When the Washington state House of Representatives announced its capital construction budget in early April, cutting funding for the Washington Wildlife and Recreation Program by 50 percent – from $100 million to $50 million – supporters of the program agreed cutting the program was appropriate in these tough economic times.

For 20 years, the WWRP has funded high-priority land conservation and recreation projects across the state. Less funding means many important projects will be lost that could have saved working farms, protected critical fishing habitats or created parks to be enjoyed by generations to come.

These are opportunities lost forever.

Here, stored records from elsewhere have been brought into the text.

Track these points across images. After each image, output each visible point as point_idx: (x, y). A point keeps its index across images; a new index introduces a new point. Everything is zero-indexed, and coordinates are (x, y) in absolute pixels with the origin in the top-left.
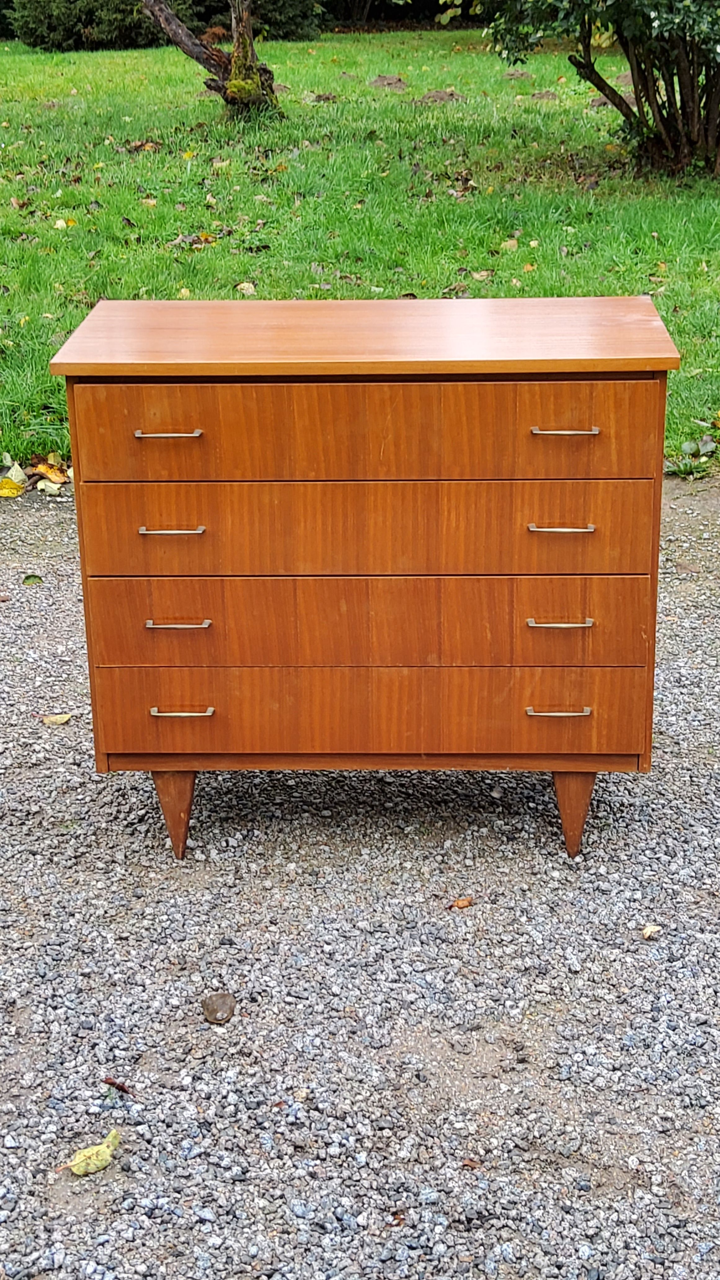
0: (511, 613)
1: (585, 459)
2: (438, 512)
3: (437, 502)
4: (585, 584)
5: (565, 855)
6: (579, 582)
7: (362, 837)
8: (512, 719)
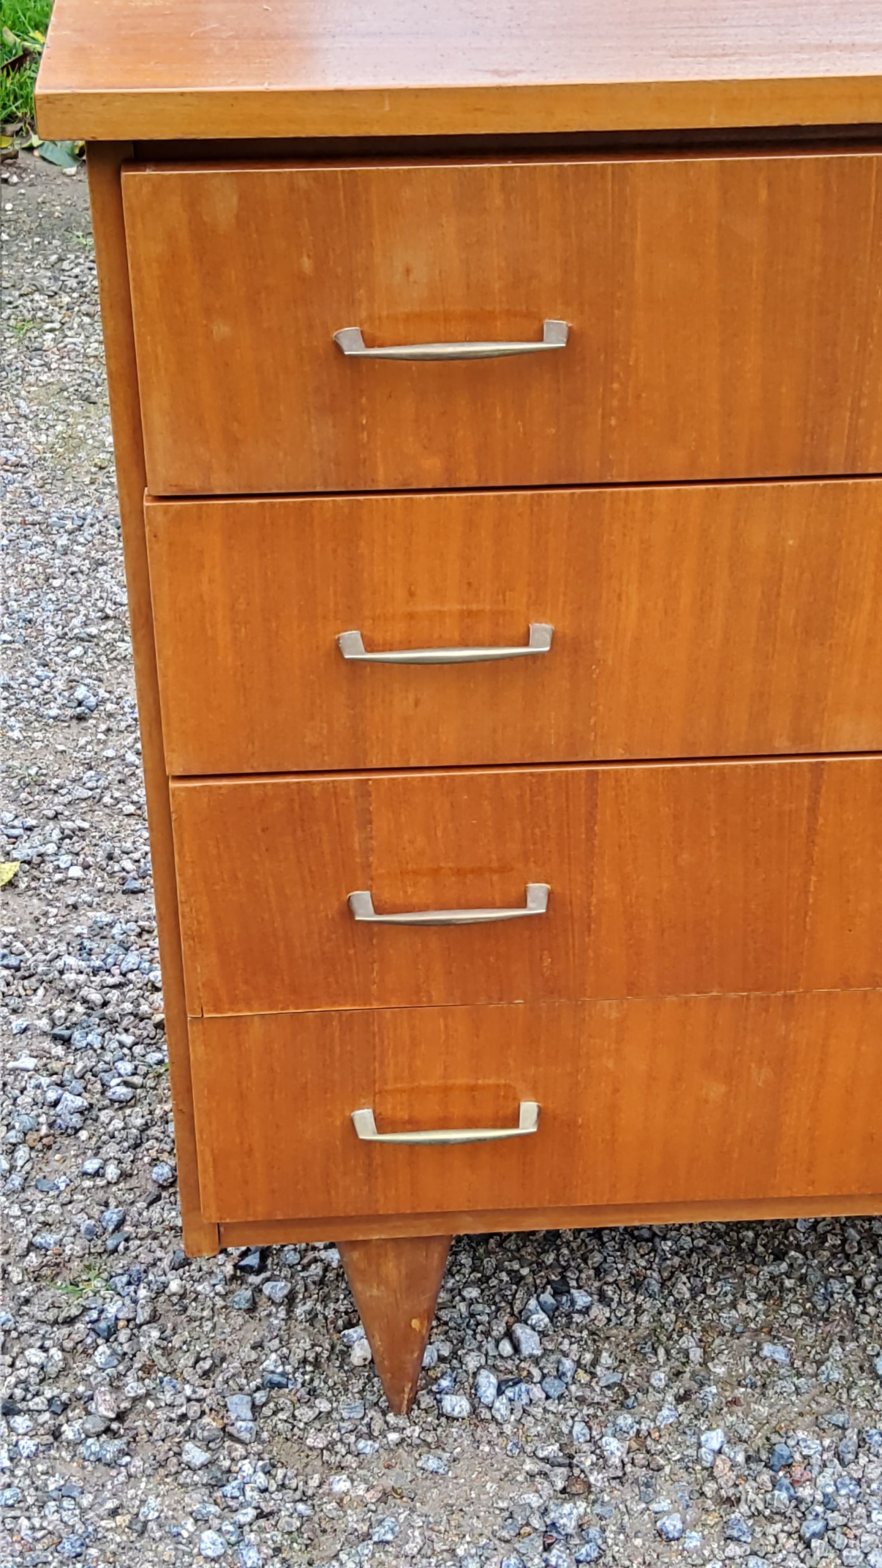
7: (854, 1299)
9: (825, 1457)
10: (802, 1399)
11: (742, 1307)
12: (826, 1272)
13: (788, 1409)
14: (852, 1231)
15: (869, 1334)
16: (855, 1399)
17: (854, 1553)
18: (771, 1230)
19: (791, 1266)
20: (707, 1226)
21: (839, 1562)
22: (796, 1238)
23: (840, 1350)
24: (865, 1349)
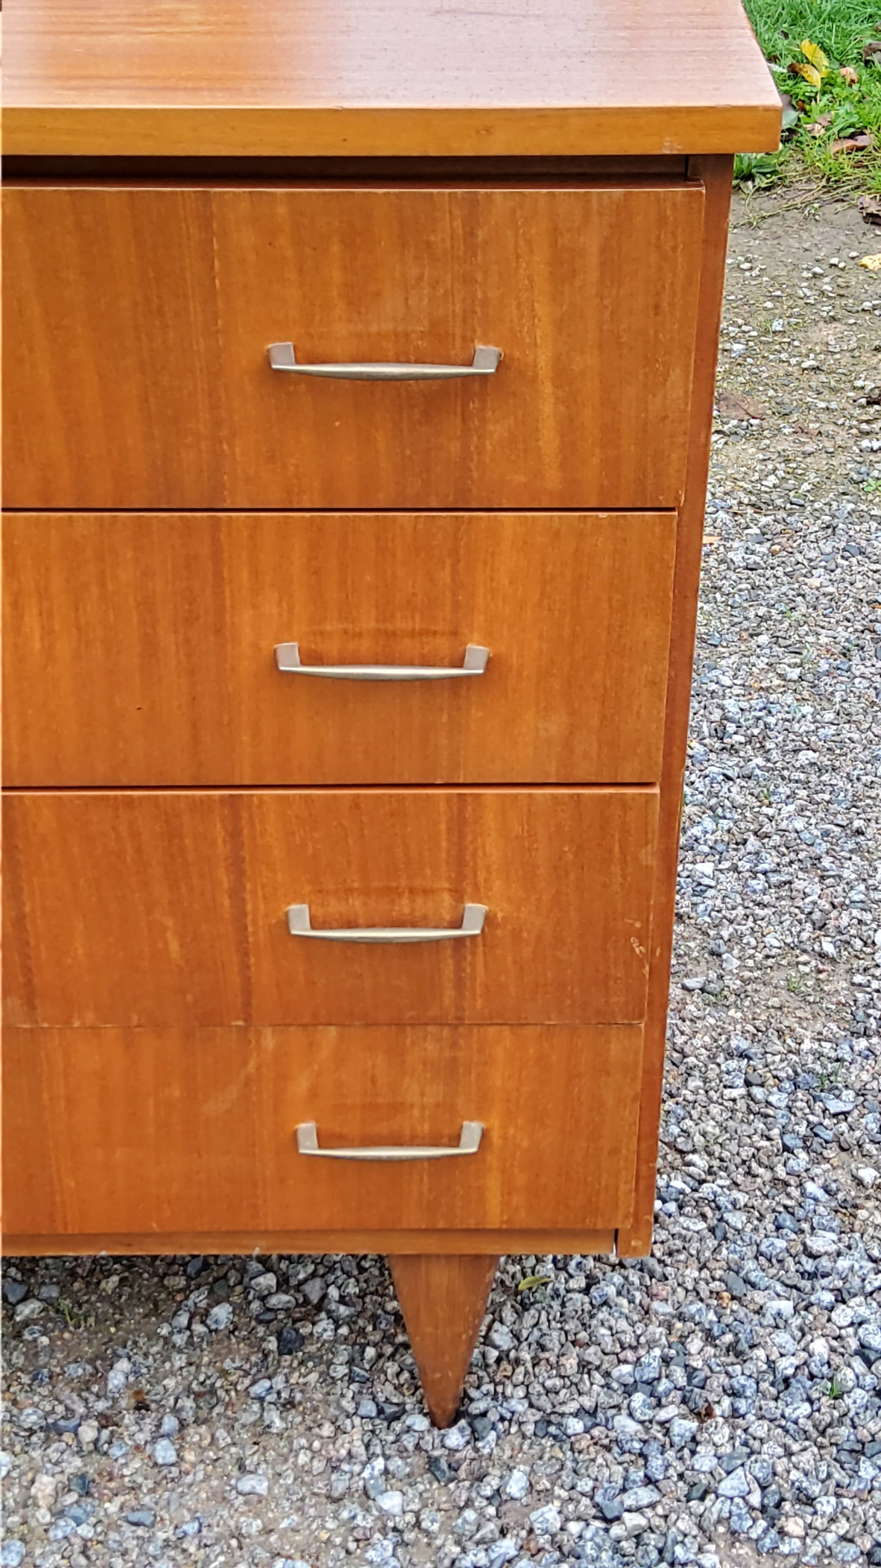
0: (237, 893)
1: (454, 447)
4: (461, 811)
6: (443, 806)
8: (257, 1151)
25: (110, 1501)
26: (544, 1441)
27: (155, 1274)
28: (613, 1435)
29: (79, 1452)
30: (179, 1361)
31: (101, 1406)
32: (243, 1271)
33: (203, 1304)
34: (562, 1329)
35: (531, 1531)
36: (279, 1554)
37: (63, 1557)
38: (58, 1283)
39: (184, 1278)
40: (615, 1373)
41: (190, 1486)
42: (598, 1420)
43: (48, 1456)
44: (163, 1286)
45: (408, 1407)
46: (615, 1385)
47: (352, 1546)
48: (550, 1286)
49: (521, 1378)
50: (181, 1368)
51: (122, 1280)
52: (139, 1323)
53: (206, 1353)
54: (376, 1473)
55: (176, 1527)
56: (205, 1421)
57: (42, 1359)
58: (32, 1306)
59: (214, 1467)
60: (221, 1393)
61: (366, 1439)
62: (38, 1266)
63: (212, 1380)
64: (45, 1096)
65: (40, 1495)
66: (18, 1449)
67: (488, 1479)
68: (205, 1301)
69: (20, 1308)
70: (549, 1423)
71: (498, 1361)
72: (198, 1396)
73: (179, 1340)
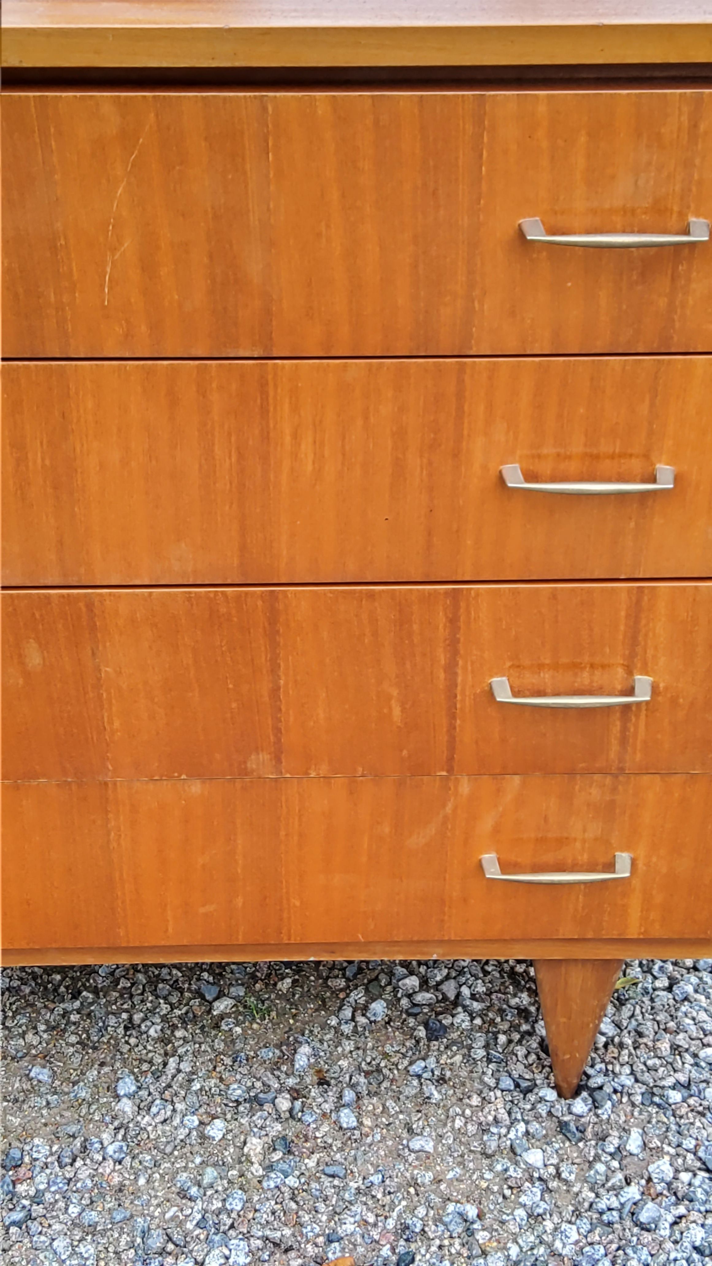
0: (451, 668)
1: (663, 302)
2: (266, 437)
3: (264, 411)
4: (638, 602)
5: (551, 1095)
6: (624, 596)
7: (123, 1032)
8: (447, 876)
9: (49, 1160)
10: (51, 1112)
11: (30, 1037)
12: (109, 1009)
13: (37, 1120)
14: (140, 976)
15: (124, 1061)
16: (94, 1113)
17: (43, 1238)
18: (78, 974)
19: (82, 1003)
20: (27, 970)
21: (29, 1245)
22: (95, 981)
23: (96, 1073)
24: (116, 1073)
25: (308, 1158)
26: (650, 1109)
27: (319, 977)
28: (705, 1103)
29: (278, 1119)
30: (348, 1046)
31: (291, 1082)
32: (391, 974)
33: (362, 1001)
34: (654, 1020)
35: (649, 1180)
36: (449, 1199)
37: (276, 1203)
38: (242, 985)
39: (344, 980)
40: (702, 1054)
41: (370, 1145)
42: (692, 1092)
43: (254, 1122)
44: (328, 986)
45: (538, 1082)
46: (703, 1064)
47: (507, 1192)
48: (640, 985)
49: (626, 1058)
50: (351, 1052)
51: (295, 982)
52: (312, 1015)
53: (369, 1039)
54: (520, 1134)
55: (364, 1178)
56: (376, 1094)
57: (239, 1046)
58: (226, 1003)
59: (388, 1130)
60: (385, 1071)
61: (508, 1107)
62: (225, 971)
63: (377, 1061)
64: (283, 833)
65: (252, 1153)
66: (229, 1116)
67: (609, 1139)
68: (364, 998)
69: (216, 1004)
70: (653, 1094)
71: (606, 1046)
72: (367, 1074)
73: (347, 1029)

It’s a huge – but not total – loss.  Why?  Because the House of Representatives did something right.  Even while cutting the program, they kept its essential pieces intact so it can thrive in more prosperous years.

We thank the House for its leadership in funding this program in difficult times. We call on the Senate to show the same leadership by approving a capital budget with $50 million for WWRP projects that have been fairly chosen, not chosen for political reasons.

The WWRP funds its projects statewide based on criteria and rankings established by citizen committees to select the best projects, a process that demonstrates integrity and competition.  This means every community has an equal opportunity to get a project funded, whether it is saving the migration grounds of Washington’s largest elk herd, creating parks for our children to play at, or helping family farms stay in production.  It also means no chance of the Legislature picking less critical projects instead of the best projects.

But all that has been put at risk by the counterproposal outlined by the Senate.  Their proposal doesn’t just further decimate the WWRP’s funding by slicing $30 million from the House’s proposal, it also moves $16 million into a different fund for hand-chosen projects, in key districts, rather than funding projects based on their merits.  This means that not only will elk lose their habitat, but also local economies around our state parks won’t be preserved, hunting grounds won’t be saved and fisheries won’t be protected. 

The Senate budget also eliminates all funding for working farmlands – like 200 acres to be protected at the Dawson Ranch in Stevens County – putting hundreds of farming jobs across the state at risk. 

Even worse, the Senate proposal threatens the very core of the WWRP.  It sets a dangerous precedent: If legislators are allowed to cherry-pick pet projects, what is the point of a time-tested, objective, nonpolitical ranking process?

In addition to losing a great project like the Dawson Ranch – which alone maintains more than 20 farmland-related jobs in Colville – the Senate budget draft would slash funding for the Antoine Peak project in Spokane County more than 50 percent, from $1.6 million to $764,000. Without full funding, Spokane County Parks may not be able to meet the project’s goals of protecting elk and mule deer habitat and creating hiking and mountain biking trails close to Spokane and Spokane Valley – land that is truly “near nature, near perfect.”

Projects like Antoine Peak and the Dawson Ranch make our community a great place to live, protect our natural environment and contribute to our local economies. Their value was recognized in a statewide, competitive ranking process, but unfortunately, this doesn’t matter in the Senate budget.

Statewide, renewing WWRP funding is an essential investment in our long-term prosperity. Outdoor recreation generates $8.5 billion in retail dollars and millions in tax dollars, supporting 115,000 jobs in Washington state.  Over the last 21 years, WWRP has taken root as one of the state’s most popular and successful programs, enjoying broad bipartisan support for successfully funding over 1,000 projects statewide that preserve our quality of life.

But all that is put at risk by the Senate’s dangerous proposal, which destroys a time-tested, proven, fair process and unfairly supports earmarks over well-ranked projects.

Suzy Dix, a landowner, farmer and Realtor in Spokane, is on the boards of directors of the Dishman Hills Natural Area Association and The Nature Conservancy of Washington.